## Supplied data
_ _ _
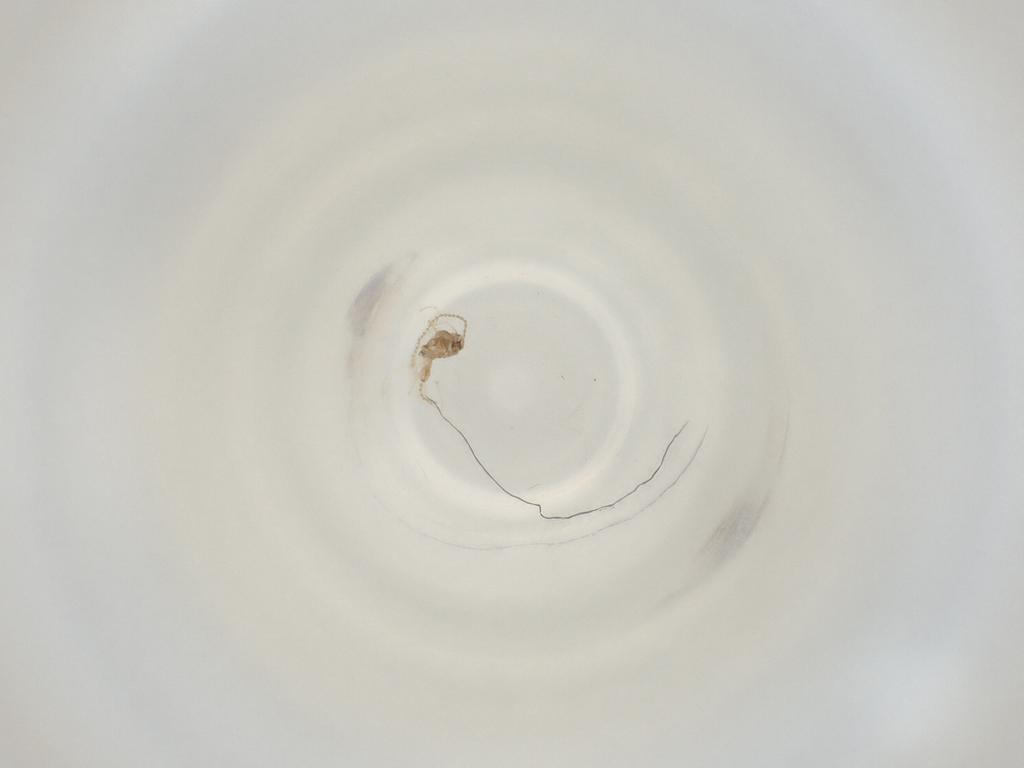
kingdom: Animalia
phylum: Arthropoda
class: Insecta
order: Diptera
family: Cecidomyiidae
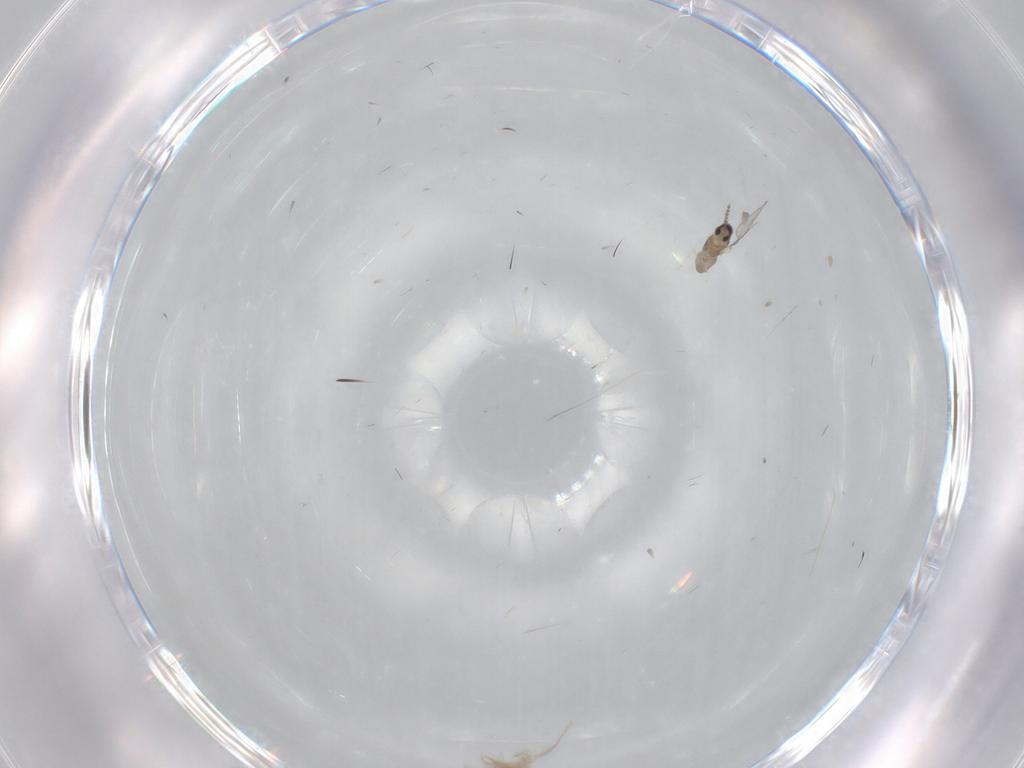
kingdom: Animalia
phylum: Arthropoda
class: Insecta
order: Diptera
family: Cecidomyiidae
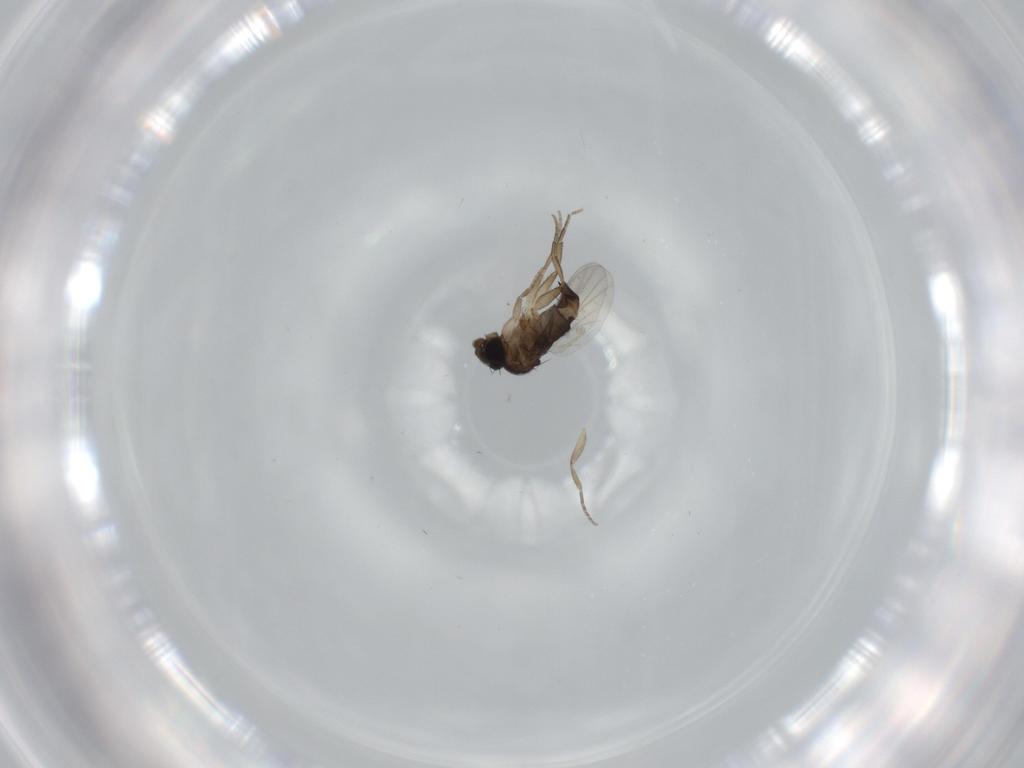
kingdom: Animalia
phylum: Arthropoda
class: Insecta
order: Diptera
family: Phoridae
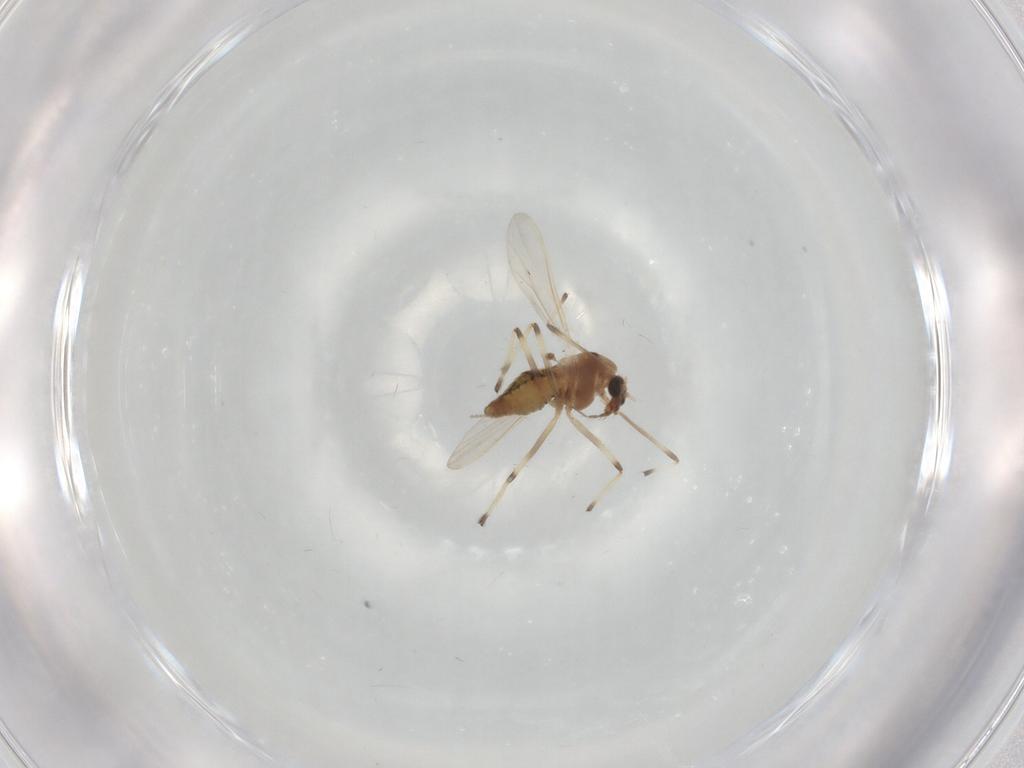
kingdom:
_ _ _
## Problem to solve
Output the classification lines from every row above as one numbered list, skipping blank lines. Leave the pictures out.

## Response
1. kingdom: Animalia
2. phylum: Arthropoda
3. class: Insecta
4. order: Diptera
5. family: Cecidomyiidae
6. kingdom: Animalia
7. phylum: Arthropoda
8. class: Insecta
9. order: Diptera
10. family: Cecidomyiidae
11. kingdom: Animalia
12. phylum: Arthropoda
13. class: Insecta
14. order: Diptera
15. family: Phoridae
16. kingdom:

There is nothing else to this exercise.